By Mathew Maavak
This is a planet in denial. While the existential question gets a red hot "apocalypse now" for an answer, our stock markets seem to have regained paradise lost.
We are witnessing nothing less than history's first confluence of unsustainable "peaks."
Perhaps, we are incapable of piecing them all, for when crude oil reached an all-time intra-day high of $84.10 per barrel on Sept 20, its entitlement to a front pager screamer was conceded to the tale of a few thousand empty -- or emptying -- American homes.
It was like the Butterfly Effect, with a twist. The flapping rooftops of confiscated homes were now whipping up an economic tsunami worldwide.
Here is how it works.
US mortgage lenders, voracious as ever for "more," had extended loans to the default-income group, who, were in turn hit by bad economic management. Credit card issuers followed suit to bloat consumer fantasies, and banks tightened the noose with additional loans for cars, tuition and businesses.
In the world of finance, debt is ironically regarded as an "asset." Think of the rock-solid house that can be repossessed in the event of a default.

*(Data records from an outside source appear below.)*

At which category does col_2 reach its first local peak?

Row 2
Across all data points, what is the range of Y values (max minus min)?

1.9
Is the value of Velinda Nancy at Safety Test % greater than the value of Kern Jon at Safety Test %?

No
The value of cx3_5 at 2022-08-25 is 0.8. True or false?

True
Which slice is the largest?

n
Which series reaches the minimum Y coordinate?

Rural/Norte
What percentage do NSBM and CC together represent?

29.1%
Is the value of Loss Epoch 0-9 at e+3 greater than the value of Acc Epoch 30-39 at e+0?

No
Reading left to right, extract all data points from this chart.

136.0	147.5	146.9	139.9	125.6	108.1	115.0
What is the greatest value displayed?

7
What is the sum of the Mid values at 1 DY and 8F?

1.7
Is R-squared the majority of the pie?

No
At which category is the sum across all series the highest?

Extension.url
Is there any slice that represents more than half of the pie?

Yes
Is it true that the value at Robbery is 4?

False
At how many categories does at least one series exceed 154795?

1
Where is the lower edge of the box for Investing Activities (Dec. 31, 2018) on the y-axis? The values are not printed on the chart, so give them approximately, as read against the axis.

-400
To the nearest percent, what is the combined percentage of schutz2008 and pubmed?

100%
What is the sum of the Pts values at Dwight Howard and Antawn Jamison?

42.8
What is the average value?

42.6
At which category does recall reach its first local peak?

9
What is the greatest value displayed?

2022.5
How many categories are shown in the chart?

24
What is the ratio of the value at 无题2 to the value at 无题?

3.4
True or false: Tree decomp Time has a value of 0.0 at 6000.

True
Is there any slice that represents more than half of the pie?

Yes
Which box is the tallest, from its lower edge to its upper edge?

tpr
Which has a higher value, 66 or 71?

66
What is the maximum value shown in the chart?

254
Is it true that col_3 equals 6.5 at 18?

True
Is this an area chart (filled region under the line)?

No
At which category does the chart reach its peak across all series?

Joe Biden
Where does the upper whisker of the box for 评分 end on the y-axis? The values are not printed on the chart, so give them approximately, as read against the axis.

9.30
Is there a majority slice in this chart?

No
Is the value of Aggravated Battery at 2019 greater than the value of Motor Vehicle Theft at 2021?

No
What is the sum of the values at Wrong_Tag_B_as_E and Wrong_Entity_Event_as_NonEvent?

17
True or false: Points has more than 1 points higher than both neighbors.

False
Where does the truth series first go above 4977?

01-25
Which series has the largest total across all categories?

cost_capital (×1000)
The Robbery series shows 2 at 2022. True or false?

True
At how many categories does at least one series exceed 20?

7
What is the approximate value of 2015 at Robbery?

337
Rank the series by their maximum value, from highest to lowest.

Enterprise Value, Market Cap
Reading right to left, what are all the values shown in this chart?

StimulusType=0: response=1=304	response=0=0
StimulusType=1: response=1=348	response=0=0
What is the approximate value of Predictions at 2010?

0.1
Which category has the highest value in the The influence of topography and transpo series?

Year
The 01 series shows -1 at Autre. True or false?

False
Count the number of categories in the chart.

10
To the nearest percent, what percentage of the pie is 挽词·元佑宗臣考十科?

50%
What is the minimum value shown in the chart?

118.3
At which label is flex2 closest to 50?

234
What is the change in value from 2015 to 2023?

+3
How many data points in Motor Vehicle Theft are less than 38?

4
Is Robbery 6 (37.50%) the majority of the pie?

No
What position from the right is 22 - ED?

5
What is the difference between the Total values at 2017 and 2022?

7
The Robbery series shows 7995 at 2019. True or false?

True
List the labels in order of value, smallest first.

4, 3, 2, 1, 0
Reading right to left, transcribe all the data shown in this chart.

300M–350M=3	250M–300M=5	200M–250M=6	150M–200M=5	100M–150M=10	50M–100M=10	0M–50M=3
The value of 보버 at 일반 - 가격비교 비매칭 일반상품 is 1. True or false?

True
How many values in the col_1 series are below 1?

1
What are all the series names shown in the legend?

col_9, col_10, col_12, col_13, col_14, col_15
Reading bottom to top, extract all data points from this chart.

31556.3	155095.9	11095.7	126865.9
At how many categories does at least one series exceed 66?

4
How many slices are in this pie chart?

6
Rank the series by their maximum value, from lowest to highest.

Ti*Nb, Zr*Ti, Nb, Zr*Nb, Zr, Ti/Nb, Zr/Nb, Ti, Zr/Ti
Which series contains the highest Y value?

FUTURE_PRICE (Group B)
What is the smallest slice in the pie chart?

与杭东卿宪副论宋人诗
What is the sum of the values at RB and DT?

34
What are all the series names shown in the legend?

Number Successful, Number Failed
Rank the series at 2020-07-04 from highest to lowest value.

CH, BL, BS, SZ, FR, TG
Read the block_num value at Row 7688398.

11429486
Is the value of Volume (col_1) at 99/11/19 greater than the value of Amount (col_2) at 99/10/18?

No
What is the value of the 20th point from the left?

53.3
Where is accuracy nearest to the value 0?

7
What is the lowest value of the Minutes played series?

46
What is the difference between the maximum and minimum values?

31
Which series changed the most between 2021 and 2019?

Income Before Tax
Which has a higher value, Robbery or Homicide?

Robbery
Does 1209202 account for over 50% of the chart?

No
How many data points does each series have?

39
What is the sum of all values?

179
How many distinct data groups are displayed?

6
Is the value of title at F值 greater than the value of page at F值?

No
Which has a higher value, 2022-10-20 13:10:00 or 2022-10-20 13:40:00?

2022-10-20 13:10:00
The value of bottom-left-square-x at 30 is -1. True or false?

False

Debts, with the outward promise of a steady cash flow, are regularly pooled, "securitized" and converted into a bewildering array of financial products along an upward chain, where, they are hawked off by fund managers to the global market
This money buys up commodities, stocks, and yes, more "securities and derivatives," along with junk bonds and blue chips.
It was easy come, easy go, wherever the money takes you...a 24/7 electronic casino...a Las Vegas without borders.
London bankers were toasting to the dawn of "the haves and the have yachts" at cocktail parties where sauvé qui peut was the vintage.
One of the greatest scams in recent memory was unfolding, exposing a pyramid scheme of epic proportions.
When this reached the point of metastasis, stock markets began to collapse.
The bottom feeders could not pay up anymore. Even the middle class were finding it difficult to pass the buck upwards.
This is called a liquidity crisis, and it happens when the laws of gravity finally exert a pull on the cash flow.